**SEITENAUSZUG**
UrbanJumper schrieb:
			
		

> du Idiot, genau das selbe wollte ich auch antworten..1 zu 1


haha, bist halt zu langsam


----------



## Voxom (17. Juli 2005)

Ich hab ein Felt Voxom und es ist ganz gut is aber limitiert!


----------



## -Biohazard- (17. Juli 2005)

ich verkaufe ein wtp addict in braun es ist in einem top zustand ( wurde vileciht ne woche aktiv gefahren)  nur der lack ist an eine winzigen stelle vom bremszug ein kleines bischen matt  wenn du interesse hast oder generell jemand hier einfach melden


----------



## Hertener (18. Juli 2005)

Das Ethic hat ein Unterrohr aus CrMo und eine 3-teilige Kurbel. Also, wenn ein FELT, dann das Ethic.


----------



## Hund (18. Juli 2005)

UrbanJumper schrieb:
			
		

> du Idiot, genau das selbe wollte ich auch antworten..1 zu 1



und ich auch mus der immer schneller sen?? das nerft langsam     

also kauf dir ein fussball und ge ball spielen     

und ein felt das biligste zum posen   

mfg
hund


----------



## MTB-News.de




----------



## jimbim (18. Juli 2005)

*FELT FÄLLT AUSEINANDER*


----------



## ZoMa (18. Juli 2005)

Voxom schrieb:
			
		

> Ich hab ein Felt Voxom und es ist ganz gut is aber limitiert!



Seit wann ist Schrott limitiert?


----------

**AUFGABE A**
Aus welchem Material besteht laut dem Seitenauszug das Unterrohr des Ethic?
**AUFGABE B**
Gib den Seitenauszug von „ich verkaufe ein“ bis einschließlich „dann das Ethic.“ wortgetreu wieder.
Die Daten sind eigenständiges Material und gehören nicht zum Seitenauszug.

**AUSGANGSDATEN**
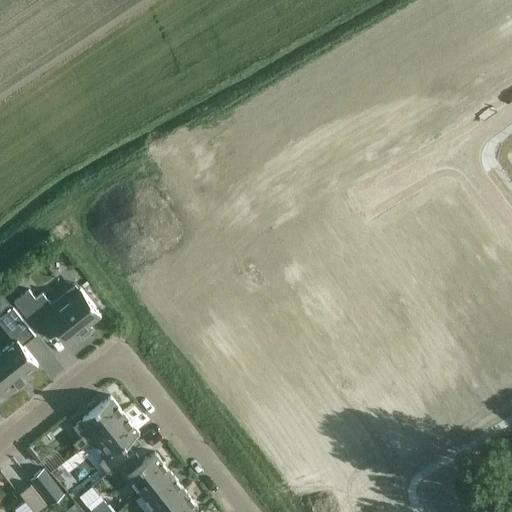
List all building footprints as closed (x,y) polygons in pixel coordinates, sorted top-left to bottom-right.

**LÖSUNG A**
Aus CrMo.

**LÖSUNG B**
ich verkaufe ein wtp addict in braun es ist in einem top zustand ( wurde vileciht ne woche aktiv gefahren)  nur der lack ist an eine winzigen stelle vom bremszug ein kleines bischen matt  wenn du interesse hast oder generell jemand hier einfach melden


----------



## Hertener (18. Juli 2005)

Das Ethic hat ein Unterrohr aus CrMo und eine 3-teilige Kurbel. Also, wenn ein FELT, dann das Ethic.